Times Tables Rockstars – Y2 to Y6 – children have their own personal login for this
Teach your Monster to Read – phonics and reading resources for FS & KS1. Children have their own logins which will be sent home
Oxford Owl – hundreds of free e-books as well as spelling and maths activities
National Geographic Kids – good for research
Kids Know It – good for researching information
CREATIVITY MATTERS: There is increasing understanding that creativity should lie at the heart of the offer we make every child and young person. They don’t simply need to revise their literacy and maths, and get active, they need to read, sing, tell and write stories and poems, draw, paint and dance! Click below for lots of ideas from the York Cultural Education Partnership Creative Activities from York Cultural Education Partnership
We expect all children to read at home for at least 10-15 minutes most days. When they first start to read, children will need to read aloud to an adult. As children become more fluent and independent, they should mainly read to themselves, but read aloud to an adult occasionally.

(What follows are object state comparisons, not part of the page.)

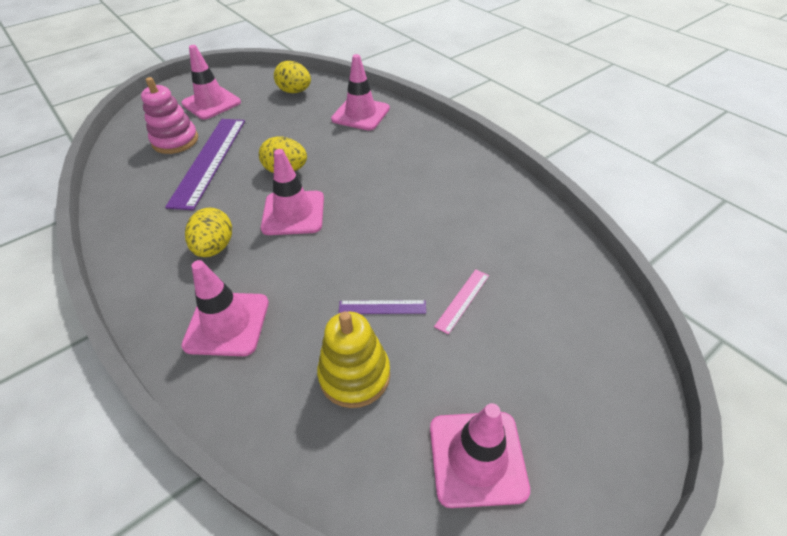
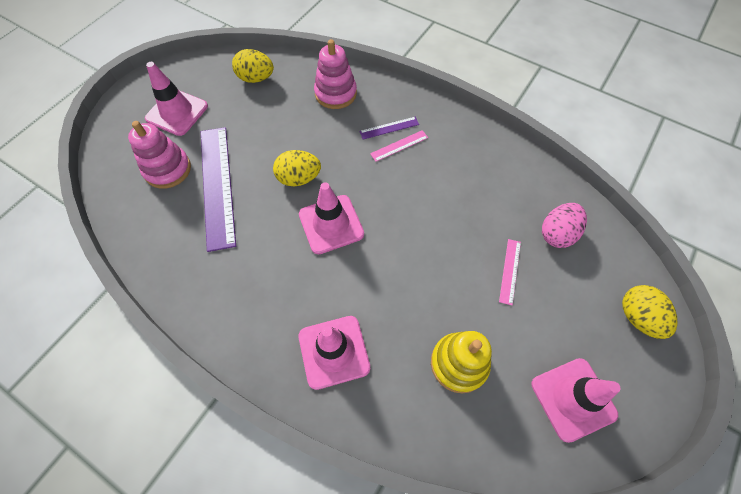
camera: 20 degrees left, 15 degrees up
yellow egg [185,207,232,257] -> yellow egg moved to [622,285,678,339]
pink traffic cone [331,54,390,130] -> pink stacking toy [314,39,357,109]
purple ruler [338,300,426,314] -> purple ruler moved to [359,117,419,139]
none -> pink ruler [370,130,428,162]
none -> pink egg [542,203,587,248]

It is helpful if parents ask their children questions about the book, whatever their stage of reading. Many of the early books have ideas for follow up activities on the inside cover. You could also ask your child to tell you what has happened so far in the book, about the characters, about their favourite parts or interesting facts they have found out.

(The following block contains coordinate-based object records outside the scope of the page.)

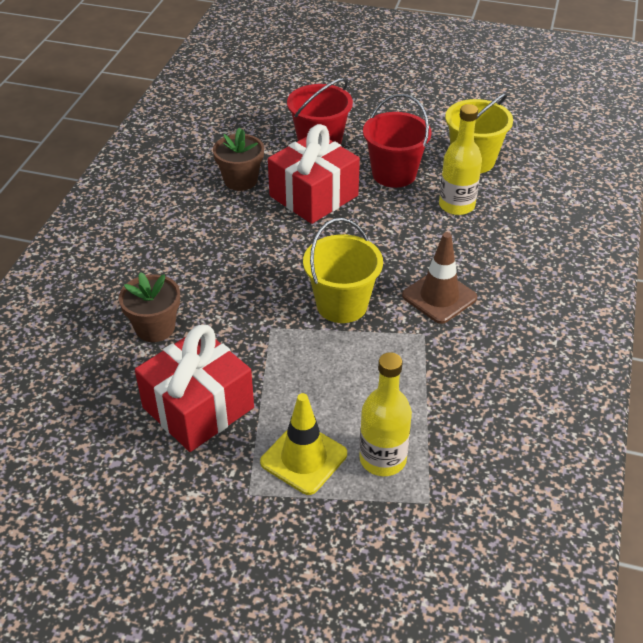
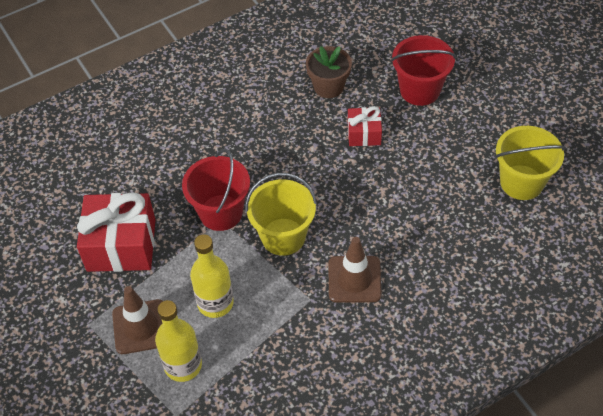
camera: 45 degrees right, 10 degrees up
brown flower pot [119,272,180,342] -> none
yellow traffic cone [260,393,347,495] -> brown traffic cone [112,286,163,354]
red gift [268,124,360,224] -> red gift [348,106,382,146], size x0.53
red bucket [363,94,431,188] -> red bucket moved to [182,149,250,231]
yellow bottle [439,104,482,215] -> yellow bottle moved to [190,234,234,318]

It is important for children to have quick recall of their basic addition, subtraction, multiplication and division facts as this will help them with all areas of maths. Counting in ones, twos, tens, fives etc is also important. These basic facts can be practised while doing other activities such as walking to school, in the bath, in the car, cooking, and shopping and through the websites above.
In reception, children will bring home a phoneme (sound) to practice. They should think about words that contain this phoneme.
In Key Stage 1 and 2, children will bring home a weekly list of words to learn. These will follow a certain spelling pattern or will be ‘tricky words’ that don’t follow the rules and just have to be learned.
In addition to the above, Key Stage 2 pupils are set a piece of written homework or some research weekly.